Iraqis protest, call for jobs and services

AFP , Friday 11 Mar 2011

Iraqis take to the streets demanding jobs in Baghdad and Fallujah

Hundreds of Iraqi protesters demanded jobs and better basic services on Friday, in the latest challenge to the government as a wave of popular uprisings sweeps across the Arab world.

Some 500 protesters turned up in Baghdad's Tahrir Square and about as many in the city of Fallujah west of the capital.

Iraq's government has been shaken by a string of rallies across the country since the beginning of February, inspired by uprisings that forced out the presidents of Tunisia and Egypt.

"'No' to unemployment 'Yes' to jobs," read one of the banners at the Baghdad protest.

Layla Saleh Yaseen, 43, said she wanted more government food rations for the poor and improved basic services like electricity.

"I demand the rights of Iraqis -- more rations and an improvement in services like electricity," she said in Tahrir Square, as military helicopters hovered overhead and police and army surrounded the square.

"I have four children and have to care for a disabled brother by selling simple goods in the streets," she complained.

Abdul Karim al-Habeeb, a 65-year-old father of five in Baghdad, demanded he be reinstated in his job at the transportation ministry, saying he was fired during a campaign against loyalists of Saddam Hussein's Baath Party that followed the 2003 US-led invasion that ousted the dictator.

Ahmed Tariq, a 40-year-old university graduate, said he was protesting because he was jobless, and angry over official corruption.

"I demand that we fight corruption and put an end to unemployment," he said, adding that Baghdad officials should be brought to the demonstration to hear the demands of protesters.

As the protest was winding down, a small scuffle broke out between some protesters and police.

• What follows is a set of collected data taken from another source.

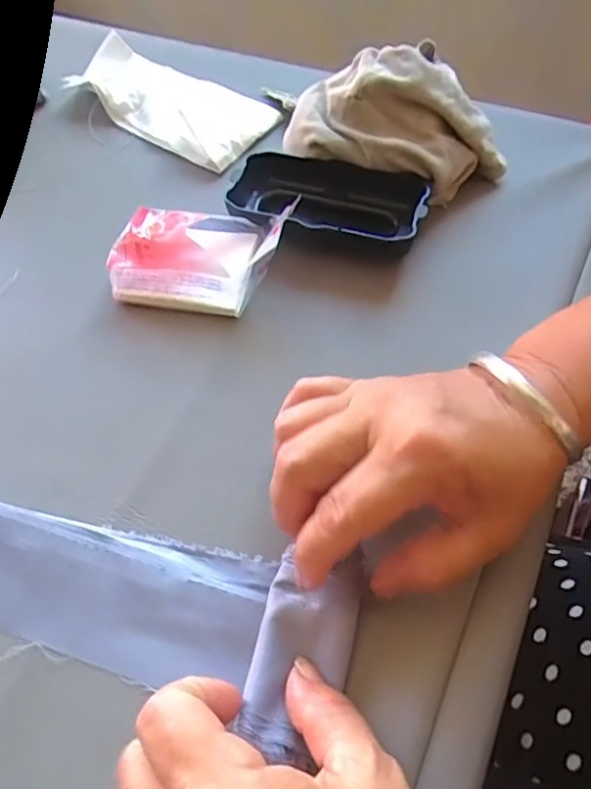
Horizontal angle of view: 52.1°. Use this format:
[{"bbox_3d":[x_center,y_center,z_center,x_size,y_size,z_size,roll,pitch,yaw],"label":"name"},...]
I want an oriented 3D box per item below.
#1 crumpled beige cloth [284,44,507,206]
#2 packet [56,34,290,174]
[{"bbox_3d":[0.058,-0.156,0.353,0.129,0.061,0.057,12,61,12],"label":"crumpled beige cloth"},{"bbox_3d":[-0.086,-0.208,0.422,0.141,0.024,0.072,30,66,20],"label":"packet"}]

Protesters threw shoes at police, who responded using batons to push back the demonstrators, but there were no injuries, according to an AFP reporter.

About 500 protesters in Fallujah voiced similar demands, with small protests of less than 200 in the cities of Basra, Najaf, Hilla and near Ramadi.

Hundreds of demonstrators also turned up in the northern city of Sulaimaniyah, where protests have focused on the decades-long dominance in the region by the Kurdistan Democratic Party of regional president Massud Barzani and the Patriotic Union of Kurdistan of Iraqi President Jalal Talabani.

Four demonstrators have been killed in clashes resulting from protests in Sulaimaniyah since demonstrations erupted there on February 17.

Unlike protests in other parts of the Arab world, those in Iraq have not called for regime change, but for a more accountable government and better lives.

Around 500 protesters took to the streets of central Baghdad on Monday to mark one year since Iraq's parliamentary polls, railing against what they said were politicians' broken promises.

In Iraq's biggest rally, thousands gathered across the country on February 25, including 5,000 in Baghdad alone.